Política

DAE rompe contrato para a ETE

Nélson Gonçalves
| Tempo de leitura: 3 min

O Departamento de Água e Esgoto (DAE) não conseguiu reverter os entraves gerados com o consórcio Emell-Log, de Mato Grosso do Sul (MS), e decidiu ontem, conforme a assessoria de imprensa, realizar a rescisão unilateral do contrato para a instalação da Estação de Tratamento de Esgoto (ETE) Candeia, no Núcleo Gasparini.

Com a medida, a autarquia vai ter de realizar nova licitação, o que vai implicar em pelo menos mais 60 dias para concluir o procedimento em condições de estabelecer novo contrato. A obra está parada desde março do ano passado e integra compromisso firmado com o Ministério Público Estadual (MPE).

“Após reunião da presidência com as diretorias técnica e jurídica, o DAE entende que não há mais como manter o contrato e decidiu realizar a rescisão unilateral, aplicando as multas rescisória e moratória sobre a empresa, com as providências de publicação do ato e da abertura de novo procedimento licitatório para que a obra seja realizada”, informou a assessoria de imprensa ontem à noite.

Na última sexta-feira, o presidente do DAE, José Clemente Rezende, já havia indicado que não aceitaria formalizar rescisão amigável, conforme pretendia o consórcio vencedor da licitação.

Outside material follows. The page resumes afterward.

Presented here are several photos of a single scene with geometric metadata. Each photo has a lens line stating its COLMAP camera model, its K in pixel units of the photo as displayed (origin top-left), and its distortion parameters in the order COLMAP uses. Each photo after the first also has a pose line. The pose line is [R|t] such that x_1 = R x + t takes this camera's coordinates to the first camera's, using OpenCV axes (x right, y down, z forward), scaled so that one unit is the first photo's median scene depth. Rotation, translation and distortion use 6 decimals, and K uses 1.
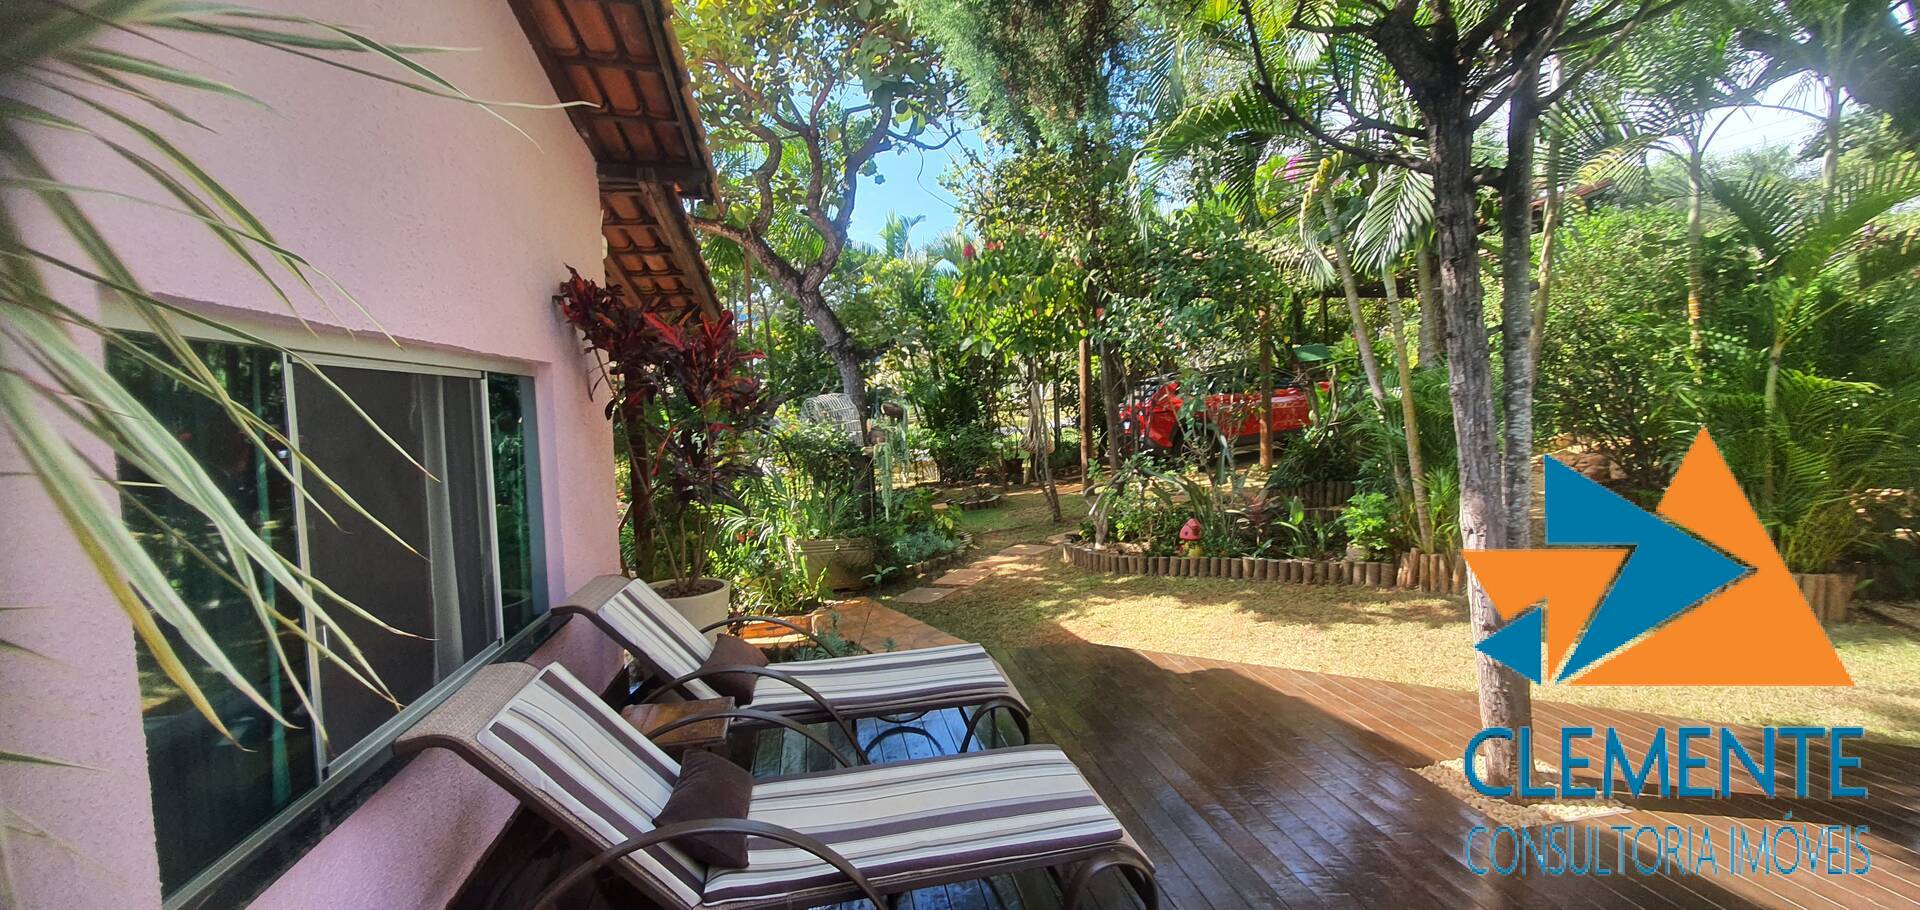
lens RADIAL K [[771.4, 0, 954.1], [0, 771.4, 467.4], [0, 0, 1]] dist [0.000291, -0.000082]
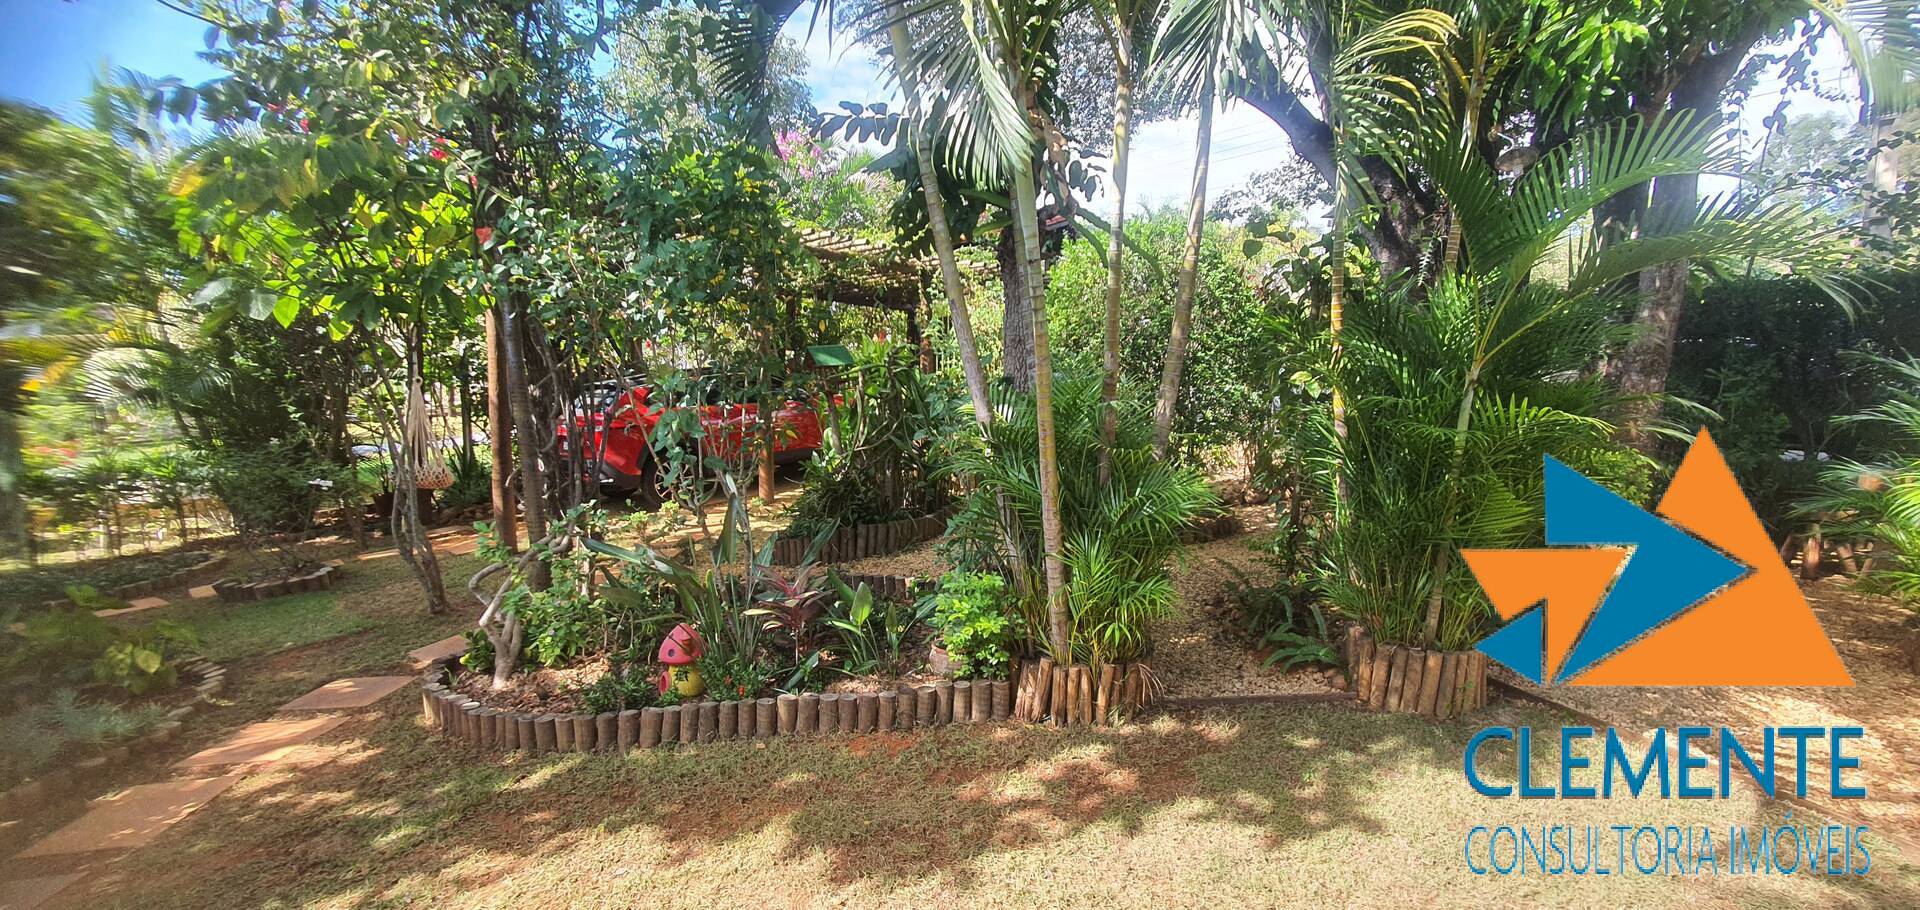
lens RADIAL K [[736.8, 0, 963.0], [0, 736.8, 447.5], [0, 0, 1]] dist [0.001217, 0.000018]
pose [[0.773764, -0.005290, 0.633452, 0.133130], [0.028509, 0.999243, -0.026479, -0.045443], [-0.632832, 0.038547, 0.773329, 0.468560]]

Apesar das conseqüências negativas em razão da paralisação da obra, Clemente entende que é melhor realizar nova licitação e cumprir o disposto em lei.

Conforme a assessoria, o consórcio vai sofrer as sanções de aplicação de multa equivalente a 20% sobre o valor total do contrato (R$ 400 mil), além de ter de efetuar ressarcimento pelo tempo em que deixou de cumprir o compromisso com a obra, sem contar a declaração de inidoneidade, ou seja, ser declarada proibida de contratar com qualquer órgão público por até dois anos, segundo o DAE.

O DAE havia notificado a empresa, em mais de uma oportunidade, para tentar garantir a execução da ETE. “Nós discutimos o aditivo, firmamos a readequação dos valores apontados, inserimos as exigências da Cetesb e os itens técnicos apresentados pela contratada e estabelecemos prazo para a retomada da obra. A empresa não cumpriu o estabelecido e pediu rescisão amigável, o que é inaceitável”, avisou Clemente na última sexta-feira.

A construção da ETE do Gasparini vai completar um ano de atraso no próximo mês. A autarquia firmou aditivo com acréscimo no valor do contrato original de R$ 400 mil, elevando o custo final da contratação para R$ 2 milhões. Mas, mesmo após a prorrogação ter sido firmada, os responsáveis não retomaram as obras.

O acordo para as obras complementares e serviços exigidos pelo consórcio foi liberado há cerca de duas semanas. A margem negociada pela autarquia com o consórcio Emmel-Log está vinculada à legislação sobre licitações e contratos, cujo limite é de 25% de acréscimos sobre o contrato original firmado.

A discussão, porém, demorou meses. O contrato original venceria no início de março próximo, mas o DAE teve de esticar o cronograma em pelo menos mais seis meses para que ele fosse cumprido, o que também não ocorreu. O Ministério Público do Estado (MP) vai tomar ciência da alteração no cronograma, em razão desta influir no calendário estabelecido em Termo de Ajustamento de Conduta (TAC).

Segundo a presidência do DAE, até este momento foram realizados apenas serviços de terraplanagem no local. Entre outros pontos adicionados ao contrato, estão a necessidade de melhoria no reator que servirá a ETE, com a colocação de anteparo de condução dos gases que serão emitidos em decorrência do tratamento de esgoto no local, o aumento do número de difusores de 60 para 120 pontos (estes responsáveis pela entrada de esgoto no reator), a implantação de sistema de defecção do efluente e instalação de bombas injetoras de ar para aumentar o grau de nitrificação do efluente.